Showing posts with label editing. Show all posts
Showing posts with label editing. Show all posts

Thursday, June 2, 2011

Knowledge

I'm the first to admit that there is too much to know today.

Too many software tricks to cram in. Software updates that come at you too quickly. Changes in tax law you must account for. A client list that needs constant nurturing. The new hot social media platform all the cool kids are talking about. The app that is turning heads. A Kindle full of interesting ebooks, a mailbox full of trades, an RSS feed with 500 updates a day.

Plus a family that wants to say hello on occasion.

Editing the list of demands becomes more important each day. Prioritize, delegate, lean on the specialists in your contact list. Hiring someone to do something in 2 hours that would take you 10 is probably money well spent.

Nothing insightful here- just a reminder that we all have reason to feel overwhelmed, and that it's okay not to know everything. You can't- but be sure to admit it.

Peter

Saturday, October 17, 2009

Loser

I think recognizing a music cut on ESPN as one you have used in your day job defines one as a loser.

Guilty as charged.

Peter

Saturday, March 21, 2009

Confusion

I sent some tapes I shot this week to a post house, and I don't envy their position. They hadn't encountered DVCPro HD tapes shot in 1080 30P.

One of the advantages of my one-man-band-world is that I can learn what I my gear does and leave it at that. A post house has to learn every possible format that material can be sent and figure out how to ingest it into their edit system. In today's 57 format universe, that has to be dizzying at times.

That was one advantage of the 3/4 U-matic and beta days- passing tapes about didn't require an electronic Babel Fish to make them all work together.

Peter

Friday, January 16, 2009

Timeline Frames

Another missing Avid feature: when using frame view in the timeline, the head frame is the only that can be used, which isn't of much help when you have a transition of some kind on that head frame.

In a perfect world, the user could choose exactly what frame of each clip is displayed, like you can in the bins.

When I'm King.....

Peter

Saturday, December 6, 2008

HD ads

My household ahs had HD service via Direct TV for six months, and one of the interesting quirks in the low percentage of HD ads that run during HD programming.

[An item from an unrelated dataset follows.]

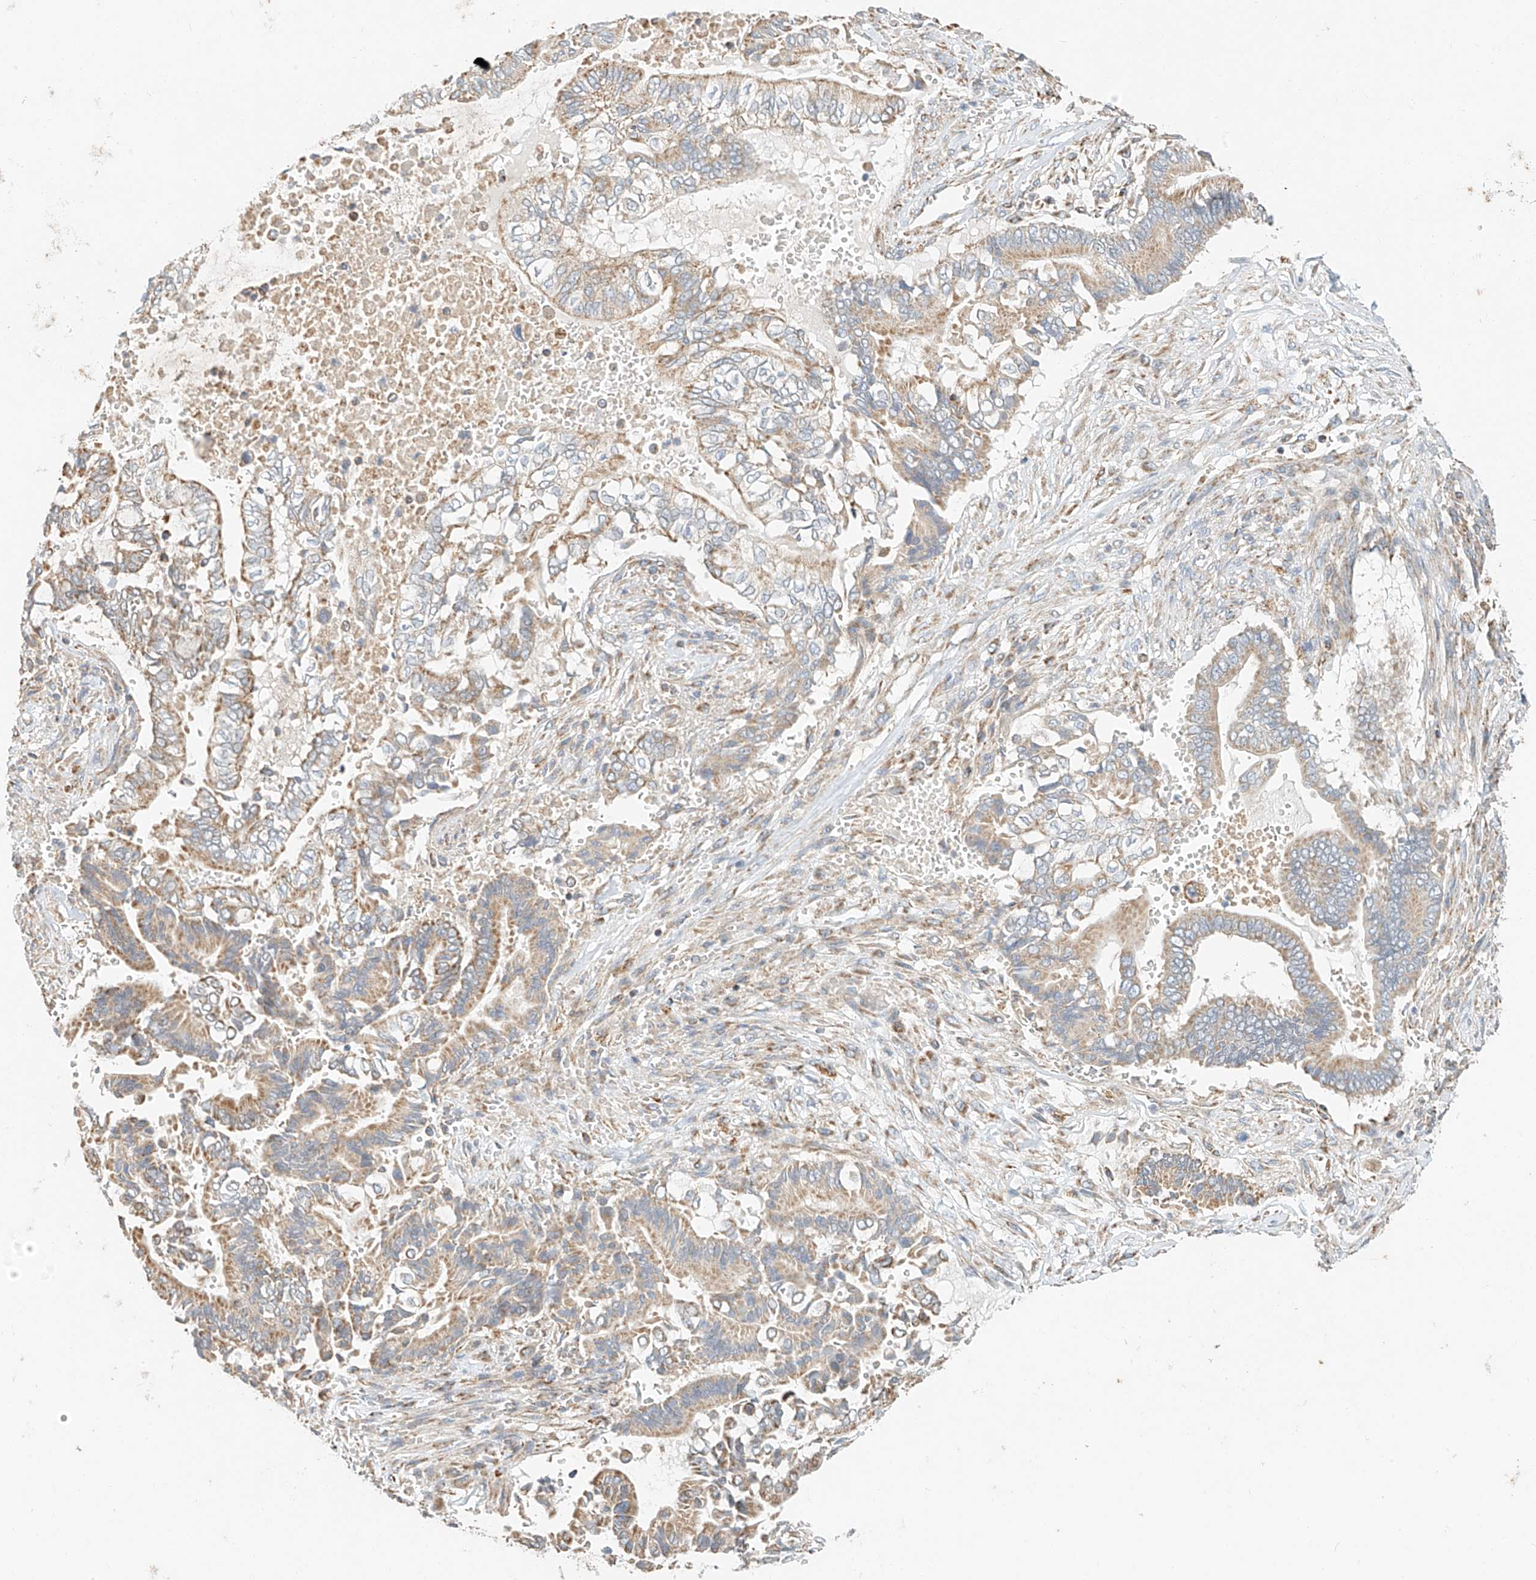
{"staining": {"intensity": "weak", "quantity": ">75%", "location": "cytoplasmic/membranous"}, "tissue": "pancreatic cancer", "cell_type": "Tumor cells", "image_type": "cancer", "snomed": [{"axis": "morphology", "description": "Adenocarcinoma, NOS"}, {"axis": "topography", "description": "Pancreas"}], "caption": "About >75% of tumor cells in adenocarcinoma (pancreatic) exhibit weak cytoplasmic/membranous protein positivity as visualized by brown immunohistochemical staining.", "gene": "YIPF7", "patient": {"sex": "male", "age": 68}}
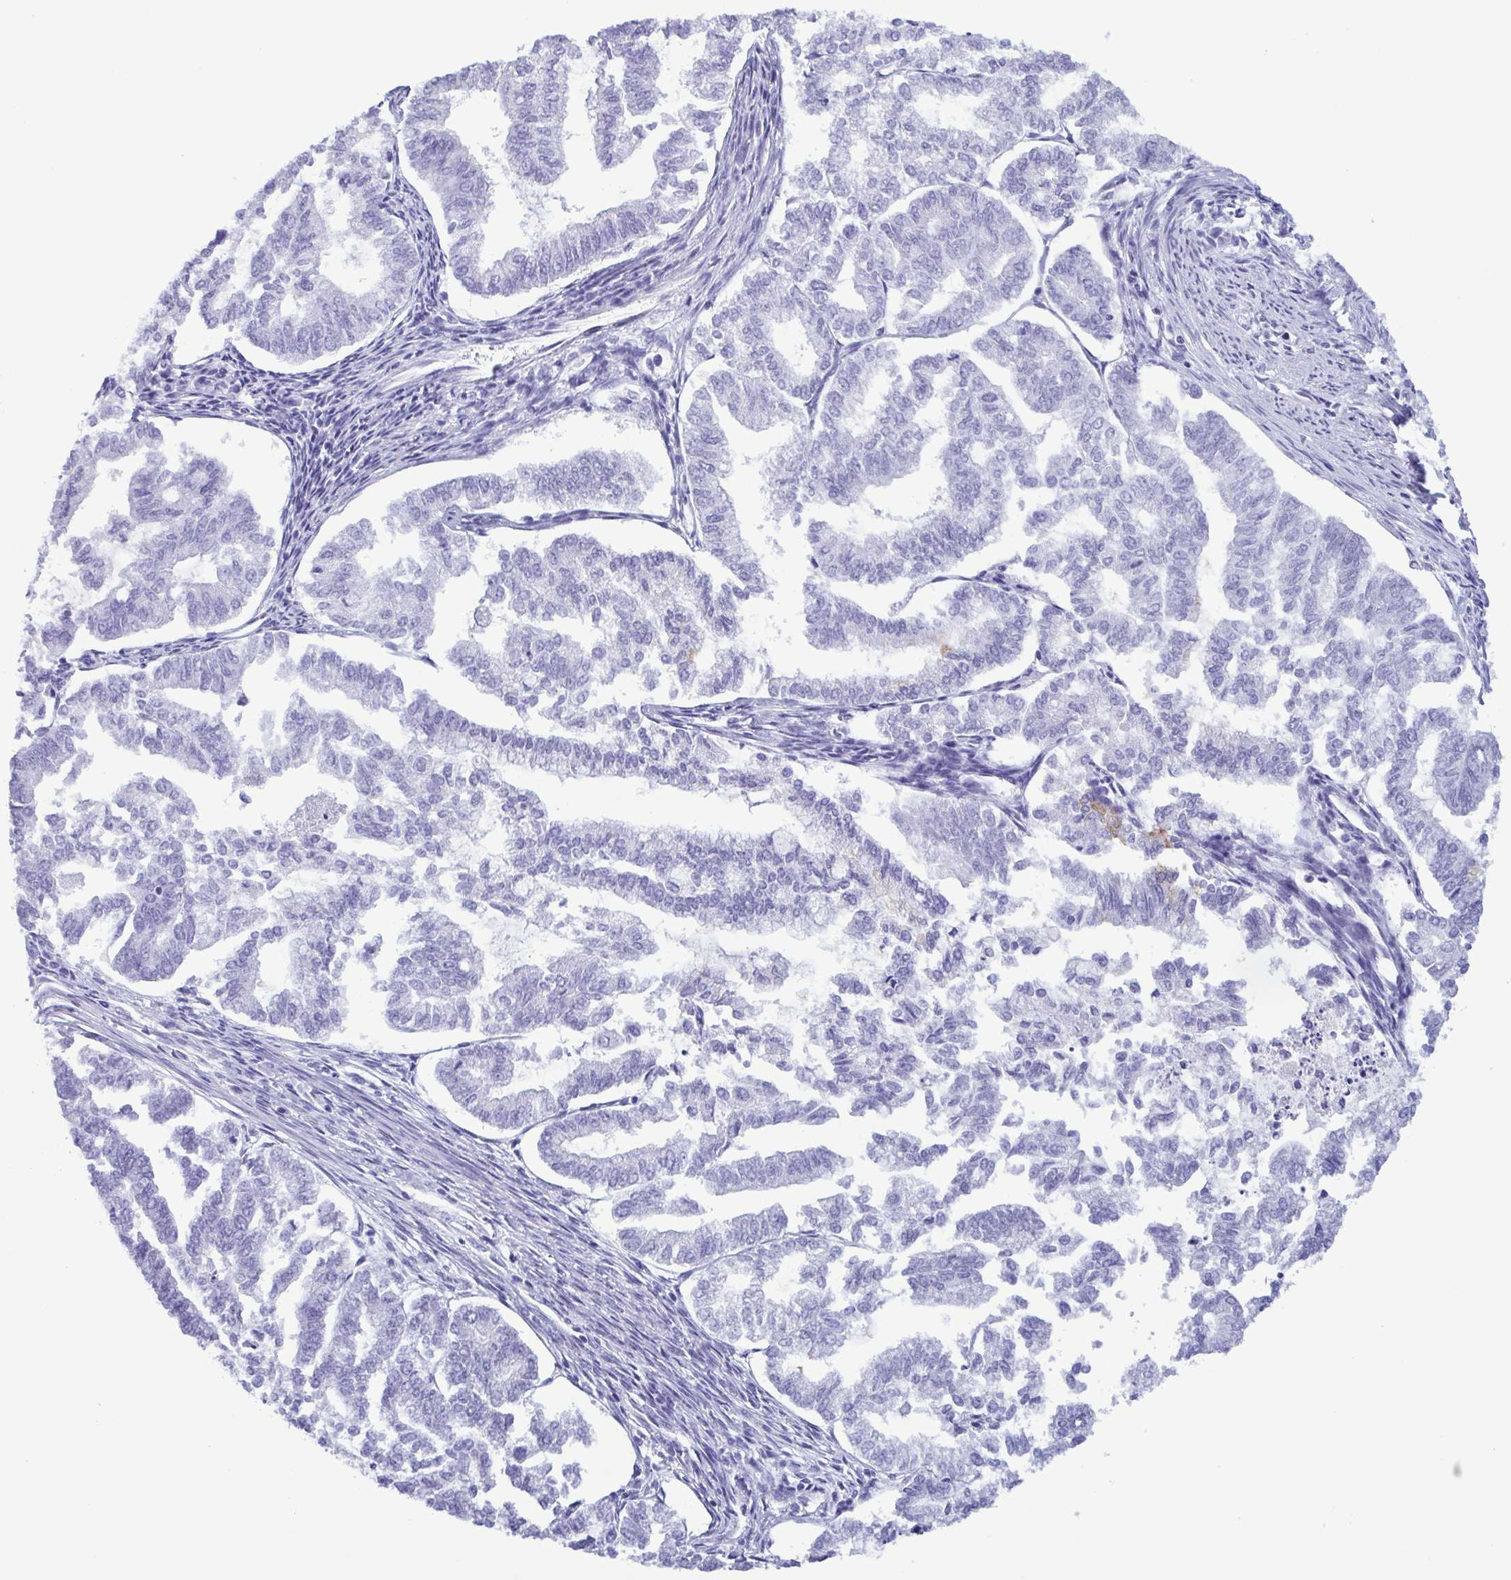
{"staining": {"intensity": "negative", "quantity": "none", "location": "none"}, "tissue": "endometrial cancer", "cell_type": "Tumor cells", "image_type": "cancer", "snomed": [{"axis": "morphology", "description": "Adenocarcinoma, NOS"}, {"axis": "topography", "description": "Endometrium"}], "caption": "Immunohistochemistry histopathology image of neoplastic tissue: endometrial cancer (adenocarcinoma) stained with DAB displays no significant protein positivity in tumor cells.", "gene": "LTF", "patient": {"sex": "female", "age": 79}}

I've read trade articles about the aesthetic choices that must be made for ads that are to be served across broadcast networks, and they are valid choices that must be made. I've had the same discussions on virtually every new project that is shot 16:9 but won't be seen by the every viewer in that aspect. It seems that most projects have multiple destinations, so you must 4:3 protect while still making the 16:9 image interesting anyway.

But I'm surprised that only half of the ads on Discovery's or ESPN's HD feeds are also HD. The reduction in viewer experience is dramatic. If I'm an advertiser who has paid for access to an HD stream, I would want the maximum impression.

I understand there is an added expense to posting in HD versus SD, assuming the content originated on film or in HD, but when you factor in the cost of production and editing in relation to the cost of the ad buy, I see value in spending the extra dollar on the front end to maximize the impression on the back end.

That's why the "free" ad a TV station will produce in exchange for an ad buy are expensive in bad viewer impressions. You get what you pay for.

I imagine this will become less of an issue as the DTV conversion happens, but I am curious how long the residual issues will evolve.